Video: Some of the episodes show their age, with occasional flickers of dust and dirt and graininess, but by and large the quality is quite good. The show was telecast in black and white, and this dvd features the usual TV 1.33:1 aspect ratio.
Audio: The soundtrack appears to be Dolby Digital 2.0 Mono, and since it's mostly dialogue, I have no complaints.
Extras: This five-disc set, as with the first two seasons, comes in slim, clear keep-cases with a cardboard slip-case. It's unfortunate, though, that Paramount insists on two not-terribly-user-friendly practices. The full annotated descriptions of the episodes are printed underneath the discs, so you have to remove them in order to decide which episode to watch. And when you do pop the DVD in, a simple press of "menu" isn't enough to by-pass six promos. You have to keep pressing "next" to get to the menu. When will studios realize that this is okay for a single play or rental, but for repeat play, or for people who probably have the other TV-on-DVD sets, it's incredibly annoying and ineffective as a marketing strategy?
That said, the only extras on the set are original sponsor ads featuring the "players" doing commercials on the set, plugging products like Sanka coffee and Post cereals.
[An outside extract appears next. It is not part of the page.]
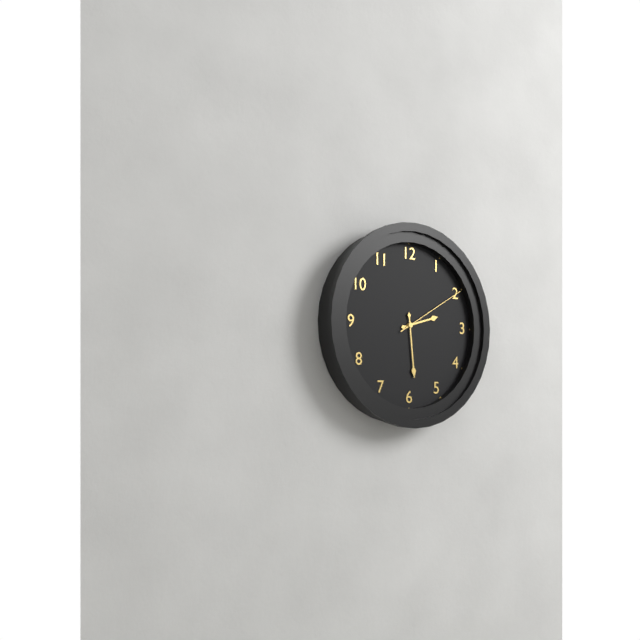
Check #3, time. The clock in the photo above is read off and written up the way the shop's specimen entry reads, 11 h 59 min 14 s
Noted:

But there are commercials on every disc, and they're full commercials, not just clips. As such, they have great, cultural value.
Bottom Line: This is classic television that both documents an innocent period in American life we'll never see again, and also illustrates how good writing and strong acting are timeless. And the escaped female convict episode is perhaps the best in the show's eight-year run!